Taking Off My Hijab
I put on a headscarf because I felt God wanted me to cover up. But then I wondered if it was really required of me.hijab didn’t just happened in one dramatic instant. Yes, there was a moment in a crowded bathroom at the Abu Dhabi airport, in the United Arab Emirates, when I unwound the gauzy blue scarf from around my head and stepped back out into a mixed-gender world, feeling naked.
But really, taking off the hijab was a year-long process of stripping me down and peeling back the assumptions and beliefs I had wrapped tightly around myself as a recent convert to Islam. It was like I had fallen in love with Islam, married it, and then discovered a whole bunch of things that were difficult, if not impossible, for me to live with on a day-to-day basis. I wanted the relationship to work; I started looking for compromises.
That process was lonely, and difficult, but I stepped out of that bathroom--and that year of endless reflection--as a new kind of Muslim, one, I hoped, I could comfortably live with for the rest of my life. That’s the kind of Muslim I still aspire to be today: True to the religion’s most basic principles and practices, but questioning of dogma and traditional interpretations. Back when I wrestled with these ideas, I realized that I needed some religious breathing room. And I had to take off my scarf to find it.
My de-jab (taking off the hijab) story begins with how I came to Islam and started to wear a headscarf. I didn’t start wearing hijab right when I converted in 1999. Indeed, when I first said my shahadah, or testimony of faith, in the house of Scotch-Indian-Zimbabwean friends in Harare, I had given little thought to how I would dress as a Muslim. Not long after my conversion, for example, I bought a two-piece purple bathing suit and wore it on the beach in Tel Aviv, Israel without a second thought.
As a journalist based in East Africa for several years, I had of course seen many Muslim women wearing many different kinds of coverings. All of them fascinated me, but none seemed to apply to me. In Mombasa, Kenya, for example, I watched a wrinkled Swahili Muslim woman balance her head-load of onions with one hand, carry a bucket of water with the other and clutch the black polyester folds of her robe between her teeth. I wondered at the time how a religious covering could so spectacularly impractical.
It was only when I returned to the U.S. from East Africa and saw educated Muslim American women my age wearing headscarves that I began to wonder why my own head was bare. Being a graduate student in theology, I tackled the question intellectually: Was covering my head and concealing the rest of my body an inviolable part of the religion I had embraced?
I asked this question to the de facto Muslim chaplain at Harvard, whose own wife wore full-length black robes and a face veil at the time. He pointed out that all four traditional schools of Sunni law agree that a woman should cover everything except her hands, feet and face as an act of modesty. That scholarly consensus seemed pretty persuasive. What I loved about Islam is that its essential wisdom--the necessity of daily prayer, the unity of God’s existence--seemed to transcend time, place and culture. Maybe this was true with veiling as well?

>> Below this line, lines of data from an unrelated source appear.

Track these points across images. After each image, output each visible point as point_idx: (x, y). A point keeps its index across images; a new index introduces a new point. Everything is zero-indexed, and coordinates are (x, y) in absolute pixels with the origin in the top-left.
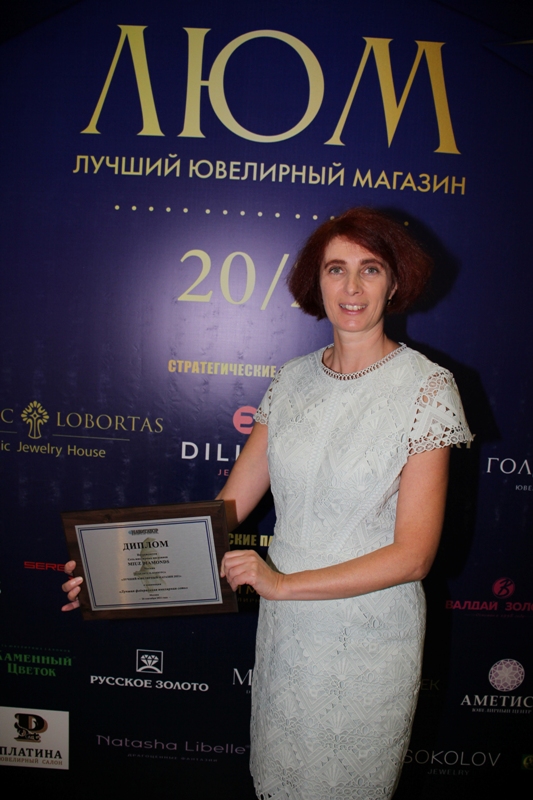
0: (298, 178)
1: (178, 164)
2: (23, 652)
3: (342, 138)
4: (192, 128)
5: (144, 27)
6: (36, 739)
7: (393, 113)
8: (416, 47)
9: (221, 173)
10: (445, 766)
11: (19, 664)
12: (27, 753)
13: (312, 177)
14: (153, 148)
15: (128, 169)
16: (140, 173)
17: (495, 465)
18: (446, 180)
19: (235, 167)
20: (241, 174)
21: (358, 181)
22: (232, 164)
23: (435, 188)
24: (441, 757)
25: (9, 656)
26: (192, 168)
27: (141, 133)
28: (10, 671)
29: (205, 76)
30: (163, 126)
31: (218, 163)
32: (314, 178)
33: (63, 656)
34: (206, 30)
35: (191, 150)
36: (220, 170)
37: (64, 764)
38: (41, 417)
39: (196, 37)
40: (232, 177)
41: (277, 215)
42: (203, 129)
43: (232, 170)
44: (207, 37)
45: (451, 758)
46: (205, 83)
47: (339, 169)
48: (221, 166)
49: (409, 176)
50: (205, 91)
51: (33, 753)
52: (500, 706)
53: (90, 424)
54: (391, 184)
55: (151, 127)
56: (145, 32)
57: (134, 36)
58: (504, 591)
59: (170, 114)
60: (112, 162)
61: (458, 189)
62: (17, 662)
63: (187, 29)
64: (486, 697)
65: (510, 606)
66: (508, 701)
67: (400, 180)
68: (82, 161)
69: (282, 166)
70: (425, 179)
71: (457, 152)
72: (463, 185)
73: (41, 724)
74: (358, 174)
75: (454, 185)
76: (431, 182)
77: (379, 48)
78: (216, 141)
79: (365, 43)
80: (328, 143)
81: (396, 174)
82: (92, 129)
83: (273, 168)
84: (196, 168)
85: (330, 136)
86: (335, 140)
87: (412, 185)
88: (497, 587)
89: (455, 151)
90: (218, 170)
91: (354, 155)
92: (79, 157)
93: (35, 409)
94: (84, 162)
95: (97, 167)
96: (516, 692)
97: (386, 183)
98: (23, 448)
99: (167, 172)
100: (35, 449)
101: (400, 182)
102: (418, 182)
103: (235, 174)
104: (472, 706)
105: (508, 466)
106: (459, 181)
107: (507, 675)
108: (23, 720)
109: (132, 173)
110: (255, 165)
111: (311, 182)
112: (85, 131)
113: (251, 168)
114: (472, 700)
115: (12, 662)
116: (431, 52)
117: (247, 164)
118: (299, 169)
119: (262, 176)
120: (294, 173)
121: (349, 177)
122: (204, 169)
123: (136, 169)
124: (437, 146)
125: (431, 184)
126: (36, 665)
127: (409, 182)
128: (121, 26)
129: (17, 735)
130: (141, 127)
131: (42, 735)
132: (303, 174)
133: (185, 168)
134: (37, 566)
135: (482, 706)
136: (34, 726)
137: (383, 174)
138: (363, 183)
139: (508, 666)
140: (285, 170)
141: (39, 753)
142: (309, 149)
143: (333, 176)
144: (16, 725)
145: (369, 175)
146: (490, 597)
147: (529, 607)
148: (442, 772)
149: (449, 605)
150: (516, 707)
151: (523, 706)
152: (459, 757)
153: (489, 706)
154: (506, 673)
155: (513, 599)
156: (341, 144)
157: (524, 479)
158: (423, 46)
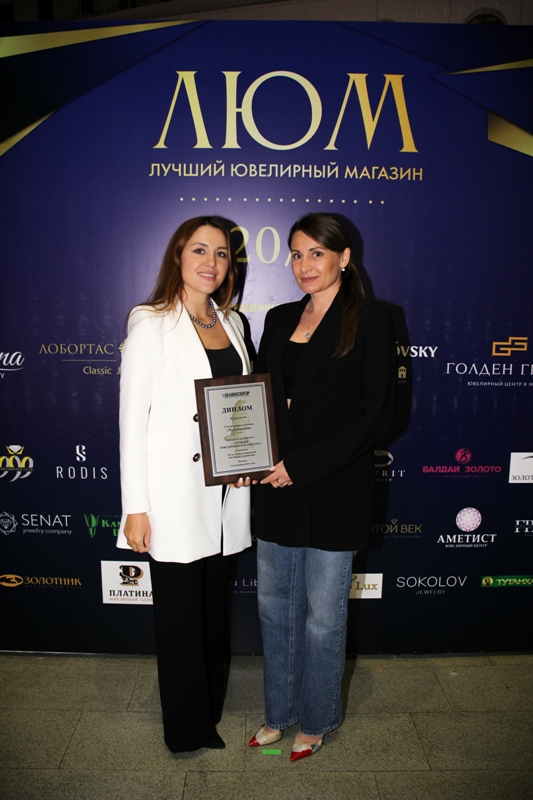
0: (307, 173)
1: (223, 167)
3: (336, 145)
4: (231, 142)
5: (194, 73)
6: (135, 583)
7: (370, 126)
8: (385, 79)
9: (253, 173)
10: (428, 588)
12: (129, 594)
13: (316, 173)
14: (205, 157)
15: (188, 172)
16: (197, 175)
17: (452, 368)
18: (409, 171)
19: (263, 168)
20: (267, 172)
21: (348, 175)
22: (261, 166)
23: (402, 177)
24: (425, 582)
25: (114, 524)
26: (232, 170)
28: (115, 534)
29: (239, 105)
31: (251, 166)
32: (318, 174)
34: (238, 73)
35: (231, 157)
36: (252, 170)
39: (232, 78)
40: (261, 175)
41: (293, 200)
43: (261, 170)
44: (239, 78)
45: (432, 582)
46: (239, 110)
47: (334, 166)
48: (253, 168)
49: (383, 169)
50: (239, 115)
51: (134, 594)
52: (465, 543)
54: (371, 176)
55: (203, 142)
56: (195, 75)
57: (188, 78)
58: (464, 459)
59: (216, 130)
60: (177, 167)
61: (417, 177)
63: (225, 73)
64: (455, 536)
65: (469, 469)
66: (471, 539)
67: (377, 172)
68: (156, 168)
69: (295, 166)
70: (394, 170)
71: (416, 151)
72: (421, 174)
73: (138, 572)
74: (348, 170)
75: (415, 174)
76: (399, 173)
77: (359, 80)
78: (249, 150)
79: (349, 78)
81: (374, 168)
82: (161, 145)
83: (289, 168)
84: (236, 170)
85: (327, 144)
86: (331, 146)
87: (386, 175)
88: (459, 455)
89: (415, 150)
90: (251, 170)
91: (343, 157)
92: (153, 165)
94: (157, 168)
95: (166, 171)
96: (476, 532)
97: (368, 174)
99: (215, 173)
101: (376, 175)
102: (390, 173)
103: (263, 173)
104: (446, 543)
105: (461, 368)
106: (418, 171)
108: (126, 570)
109: (191, 174)
110: (276, 166)
111: (315, 176)
112: (156, 147)
113: (274, 168)
114: (445, 538)
115: (117, 529)
116: (395, 81)
117: (271, 166)
118: (307, 168)
119: (282, 174)
120: (304, 170)
121: (342, 171)
122: (241, 170)
123: (194, 172)
124: (402, 147)
125: (399, 174)
127: (383, 173)
128: (178, 72)
129: (122, 581)
130: (195, 143)
131: (139, 580)
132: (310, 171)
133: (228, 170)
135: (452, 543)
136: (133, 574)
137: (365, 169)
138: (351, 176)
139: (469, 513)
140: (297, 168)
141: (138, 594)
142: (313, 153)
143: (330, 171)
144: (121, 574)
145: (355, 170)
146: (454, 463)
147: (482, 469)
148: (426, 592)
149: (425, 469)
150: (476, 542)
151: (481, 542)
152: (438, 581)
153: (457, 543)
154: (469, 519)
155: (470, 464)
156: (335, 148)
157: (473, 377)
158: (389, 78)
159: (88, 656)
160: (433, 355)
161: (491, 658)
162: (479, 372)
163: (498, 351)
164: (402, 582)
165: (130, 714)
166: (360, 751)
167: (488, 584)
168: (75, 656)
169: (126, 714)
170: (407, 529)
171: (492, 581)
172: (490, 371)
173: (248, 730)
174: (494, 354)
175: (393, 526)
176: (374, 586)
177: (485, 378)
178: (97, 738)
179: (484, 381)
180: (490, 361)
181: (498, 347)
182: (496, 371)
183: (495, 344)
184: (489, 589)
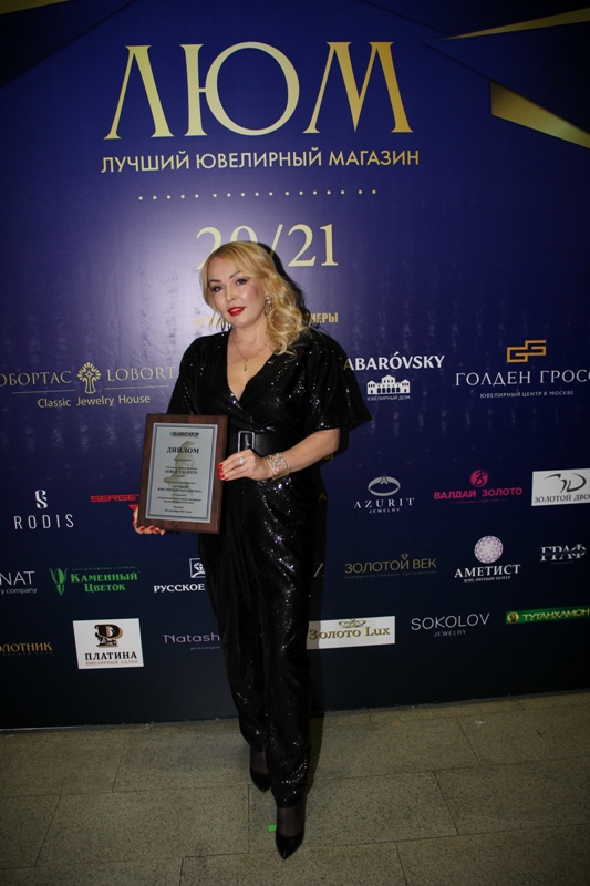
0: (285, 162)
1: (187, 158)
2: (96, 573)
3: (317, 127)
4: (195, 128)
5: (147, 47)
6: (115, 644)
7: (356, 104)
8: (370, 47)
9: (223, 164)
10: (447, 629)
11: (94, 583)
12: (108, 656)
13: (296, 160)
14: (165, 147)
15: (146, 166)
16: (157, 168)
17: (463, 379)
18: (403, 154)
19: (233, 157)
20: (239, 163)
21: (333, 160)
22: (231, 155)
23: (395, 161)
24: (443, 622)
25: (85, 578)
26: (198, 161)
27: (154, 136)
28: (87, 590)
29: (202, 84)
30: (171, 128)
31: (220, 155)
32: (298, 162)
33: (130, 572)
34: (200, 46)
35: (195, 146)
36: (222, 161)
37: (139, 663)
38: (95, 375)
39: (192, 52)
40: (231, 166)
41: (271, 194)
42: (204, 129)
43: (231, 160)
44: (201, 52)
45: (451, 622)
46: (202, 90)
47: (317, 152)
48: (222, 158)
49: (373, 153)
50: (203, 96)
51: (113, 656)
52: (485, 576)
53: (135, 376)
54: (359, 161)
55: (162, 129)
56: (149, 50)
57: (140, 54)
58: (480, 481)
59: (177, 117)
60: (133, 161)
61: (413, 161)
62: (92, 581)
63: (183, 46)
64: (474, 569)
65: (486, 493)
66: (492, 571)
67: (367, 157)
68: (108, 162)
69: (271, 154)
70: (386, 154)
71: (410, 131)
72: (416, 157)
73: (117, 631)
74: (332, 155)
75: (410, 157)
76: (391, 157)
77: (340, 50)
78: (216, 137)
79: (329, 47)
80: (306, 132)
81: (362, 152)
82: (113, 135)
83: (264, 156)
84: (202, 161)
85: (307, 126)
86: (312, 129)
87: (376, 160)
88: (474, 478)
89: (408, 130)
90: (220, 161)
91: (326, 141)
92: (105, 159)
93: (88, 369)
94: (109, 163)
95: (121, 166)
96: (497, 563)
97: (355, 160)
98: (81, 402)
99: (179, 166)
100: (91, 402)
101: (366, 161)
102: (381, 157)
103: (233, 163)
104: (464, 578)
105: (473, 379)
106: (413, 154)
107: (489, 550)
108: (102, 629)
109: (150, 169)
110: (249, 154)
111: (295, 164)
112: (108, 138)
113: (246, 157)
114: (463, 572)
115: (88, 583)
116: (382, 50)
117: (243, 155)
118: (285, 155)
119: (256, 163)
120: (281, 159)
121: (326, 158)
122: (209, 161)
123: (153, 166)
124: (394, 127)
125: (391, 158)
126: (108, 582)
127: (373, 158)
128: (129, 49)
129: (99, 642)
130: (153, 130)
131: (119, 640)
132: (289, 159)
133: (192, 161)
134: (102, 499)
135: (471, 577)
136: (111, 634)
137: (352, 154)
138: (337, 162)
139: (489, 542)
140: (273, 156)
141: (118, 656)
142: (292, 137)
143: (313, 158)
144: (96, 635)
145: (341, 155)
146: (469, 487)
147: (501, 492)
148: (445, 634)
149: (437, 496)
150: (498, 575)
151: (504, 574)
152: (458, 621)
153: (477, 576)
154: (488, 549)
155: (488, 487)
156: (316, 132)
157: (487, 388)
158: (375, 46)
159: (65, 730)
160: (439, 366)
161: (521, 701)
162: (493, 382)
163: (513, 357)
164: (417, 624)
165: (116, 794)
166: (380, 819)
167: (514, 620)
168: (50, 731)
169: (111, 795)
170: (419, 564)
171: (517, 617)
172: (506, 381)
173: (252, 804)
174: (509, 360)
175: (404, 562)
176: (386, 630)
177: (500, 389)
178: (78, 826)
179: (499, 392)
180: (505, 369)
181: (513, 352)
182: (512, 380)
183: (509, 349)
184: (515, 626)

I prayed about it, I read about, and I talked obsessively about it with Muslim friends. Finally, the answer seemed clear: God wanted me to cover. I remember standing in front of my small mirror in Cambridge, Mass., feeling as if an angel were draping the folds of cloth over my hair. It required courage, of course, to walk out the front door that day. But fellow Muslims cheered me on, and I suddenly found myself invited to give talks and presentations at my local mosque.
But this positive attention also had a negative side. After 9/11 in particular, I began to feel like a poster girl for Islam, pushed out on stage in my prim headscarf to defend Islam in accent-free, graduate-schooled American English. A very conservative Muslim man I knew praised me at the time for "flying the flag of faith," and wherever I went, the symbolism of the scarf seemed to proceed me. I realized flags make uncomfortable clothing.
But the minor misgivings in Boston were nothing compared to the massive tremors of doubt I felt soon after I moved to Muscat, Oman, in 2002, with my husband (a fellow convert) and our baby son. It was hot--soul-crushingly hot--there I was, wrapped up like a skier ready to hit the slopes. As a stressed new mother, I felt like paying attention to stray strands of hair was absurdly trivial. And although I had a number of wonderful Omani friends, including educated, hijab-wearing, working women, I felt disturbed by aspects of the country’s sex-segregated, hijab-observing social order.